__Exercise prompt__: Copy each entry exactly, leaving nothing out.

*** Opening Extracted information ***

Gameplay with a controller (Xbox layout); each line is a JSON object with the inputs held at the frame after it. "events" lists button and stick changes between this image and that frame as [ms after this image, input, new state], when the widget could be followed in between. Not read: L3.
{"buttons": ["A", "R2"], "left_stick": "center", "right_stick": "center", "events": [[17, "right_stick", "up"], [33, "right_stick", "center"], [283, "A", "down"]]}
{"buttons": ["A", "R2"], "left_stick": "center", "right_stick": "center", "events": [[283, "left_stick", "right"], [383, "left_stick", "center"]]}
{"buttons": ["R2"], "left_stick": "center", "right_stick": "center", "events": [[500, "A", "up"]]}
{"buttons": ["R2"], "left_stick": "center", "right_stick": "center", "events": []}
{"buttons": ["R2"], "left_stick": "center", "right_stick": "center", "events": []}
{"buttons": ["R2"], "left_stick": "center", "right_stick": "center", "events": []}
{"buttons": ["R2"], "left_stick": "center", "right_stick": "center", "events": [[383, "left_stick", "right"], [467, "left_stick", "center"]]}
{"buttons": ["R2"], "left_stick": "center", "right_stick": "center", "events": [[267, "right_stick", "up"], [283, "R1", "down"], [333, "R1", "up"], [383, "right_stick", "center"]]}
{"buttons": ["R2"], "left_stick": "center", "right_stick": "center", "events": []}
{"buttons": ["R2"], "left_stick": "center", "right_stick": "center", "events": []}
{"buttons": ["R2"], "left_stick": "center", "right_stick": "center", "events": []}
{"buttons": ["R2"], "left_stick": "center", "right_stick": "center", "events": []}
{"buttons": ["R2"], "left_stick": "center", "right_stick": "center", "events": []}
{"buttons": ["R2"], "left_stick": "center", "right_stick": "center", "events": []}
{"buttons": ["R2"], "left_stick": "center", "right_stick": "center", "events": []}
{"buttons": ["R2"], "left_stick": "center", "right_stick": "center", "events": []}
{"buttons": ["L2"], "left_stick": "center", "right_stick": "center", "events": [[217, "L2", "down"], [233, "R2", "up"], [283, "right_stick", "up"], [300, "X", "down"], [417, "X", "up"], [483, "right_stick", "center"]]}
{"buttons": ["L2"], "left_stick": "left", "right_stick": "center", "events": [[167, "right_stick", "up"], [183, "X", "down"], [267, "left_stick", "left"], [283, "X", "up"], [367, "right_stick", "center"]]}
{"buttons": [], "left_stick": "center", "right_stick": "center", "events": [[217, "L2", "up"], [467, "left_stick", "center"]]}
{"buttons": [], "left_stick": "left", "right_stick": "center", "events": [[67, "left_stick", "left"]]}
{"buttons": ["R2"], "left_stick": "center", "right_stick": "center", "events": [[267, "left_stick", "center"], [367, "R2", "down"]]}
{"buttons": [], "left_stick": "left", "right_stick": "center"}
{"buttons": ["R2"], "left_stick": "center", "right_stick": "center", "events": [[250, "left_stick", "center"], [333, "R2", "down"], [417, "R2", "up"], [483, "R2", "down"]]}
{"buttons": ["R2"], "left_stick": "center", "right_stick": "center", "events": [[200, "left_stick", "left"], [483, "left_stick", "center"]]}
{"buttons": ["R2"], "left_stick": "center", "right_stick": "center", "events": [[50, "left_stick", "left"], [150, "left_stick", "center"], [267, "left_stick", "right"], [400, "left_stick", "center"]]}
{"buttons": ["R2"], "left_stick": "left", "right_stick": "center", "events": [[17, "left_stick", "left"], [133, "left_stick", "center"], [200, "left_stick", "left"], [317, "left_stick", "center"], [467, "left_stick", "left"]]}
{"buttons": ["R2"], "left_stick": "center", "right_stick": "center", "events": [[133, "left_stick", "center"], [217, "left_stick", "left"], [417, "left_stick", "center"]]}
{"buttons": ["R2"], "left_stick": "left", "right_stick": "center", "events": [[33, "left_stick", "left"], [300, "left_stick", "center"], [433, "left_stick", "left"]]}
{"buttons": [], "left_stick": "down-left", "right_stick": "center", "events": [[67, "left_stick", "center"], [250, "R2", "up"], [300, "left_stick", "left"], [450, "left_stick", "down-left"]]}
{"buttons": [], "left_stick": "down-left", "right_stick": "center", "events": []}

*** Closing Extracted information ***

__Task output__:
Gameplay with a controller (Xbox layout); each line is a JSON object with the inputs held at the frame after it. "events" lists button and stick changes between this image and that frame as [ms after this image, input, new state], when the widget could be followed in between. Not read: L3.
{"buttons": ["A", "R2"], "left_stick": "center", "right_stick": "center", "events": [[17, "right_stick", "up"], [33, "right_stick", "center"], [283, "A", "down"]]}
{"buttons": ["A", "R2"], "left_stick": "center", "right_stick": "center", "events": [[283, "left_stick", "right"], [383, "left_stick", "center"]]}
{"buttons": ["R2"], "left_stick": "center", "right_stick": "center", "events": [[500, "A", "up"]]}
{"buttons": ["R2"], "left_stick": "center", "right_stick": "center", "events": []}
{"buttons": ["R2"], "left_stick": "center", "right_stick": "center", "events": []}
{"buttons": ["R2"], "left_stick": "center", "right_stick": "center", "events": []}
{"buttons": ["R2"], "left_stick": "center", "right_stick": "center", "events": [[383, "left_stick", "right"], [467, "left_stick", "center"]]}
{"buttons": ["R2"], "left_stick": "center", "right_stick": "center", "events": [[267, "right_stick", "up"], [283, "R1", "down"], [333, "R1", "up"], [383, "right_stick", "center"]]}
{"buttons": ["R2"], "left_stick": "center", "right_stick": "center", "events": []}
{"buttons": ["R2"], "left_stick": "center", "right_stick": "center", "events": []}
{"buttons": ["R2"], "left_stick": "center", "right_stick": "center", "events": []}
{"buttons": ["R2"], "left_stick": "center", "right_stick": "center", "events": []}
{"buttons": ["R2"], "left_stick": "center", "right_stick": "center", "events": []}
{"buttons": ["R2"], "left_stick": "center", "right_stick": "center", "events": []}
{"buttons": ["R2"], "left_stick": "center", "right_stick": "center", "events": []}
{"buttons": ["R2"], "left_stick": "center", "right_stick": "center", "events": []}
{"buttons": ["L2"], "left_stick": "center", "right_stick": "center", "events": [[217, "L2", "down"], [233, "R2", "up"], [283, "right_stick", "up"], [300, "X", "down"], [417, "X", "up"], [483, "right_stick", "center"]]}
{"buttons": ["L2"], "left_stick": "left", "right_stick": "center", "events": [[167, "right_stick", "up"], [183, "X", "down"], [267, "left_stick", "left"], [283, "X", "up"], [367, "right_stick", "center"]]}
{"buttons": [], "left_stick": "center", "right_stick": "center", "events": [[217, "L2", "up"], [467, "left_stick", "center"]]}
{"buttons": [], "left_stick": "left", "right_stick": "center", "events": [[67, "left_stick", "left"]]}
{"buttons": ["R2"], "left_stick": "center", "right_stick": "center", "events": [[267, "left_stick", "center"], [367, "R2", "down"]]}
{"buttons": [], "left_stick": "left", "right_stick": "center"}
{"buttons": ["R2"], "left_stick": "center", "right_stick": "center", "events": [[250, "left_stick", "center"], [333, "R2", "down"], [417, "R2", "up"], [483, "R2", "down"]]}
{"buttons": ["R2"], "left_stick": "center", "right_stick": "center", "events": [[200, "left_stick", "left"], [483, "left_stick", "center"]]}
{"buttons": ["R2"], "left_stick": "center", "right_stick": "center", "events": [[50, "left_stick", "left"], [150, "left_stick", "center"], [267, "left_stick", "right"], [400, "left_stick", "center"]]}
{"buttons": ["R2"], "left_stick": "left", "right_stick": "center", "events": [[17, "left_stick", "left"], [133, "left_stick", "center"], [200, "left_stick", "left"], [317, "left_stick", "center"], [467, "left_stick", "left"]]}
{"buttons": ["R2"], "left_stick": "center", "right_stick": "center", "events": [[133, "left_stick", "center"], [217, "left_stick", "left"], [417, "left_stick", "center"]]}
{"buttons": ["R2"], "left_stick": "left", "right_stick": "center", "events": [[33, "left_stick", "left"], [300, "left_stick", "center"], [433, "left_stick", "left"]]}
{"buttons": [], "left_stick": "down-left", "right_stick": "center", "events": [[67, "left_stick", "center"], [250, "R2", "up"], [300, "left_stick", "left"], [450, "left_stick", "down-left"]]}
{"buttons": [], "left_stick": "down-left", "right_stick": "center", "events": []}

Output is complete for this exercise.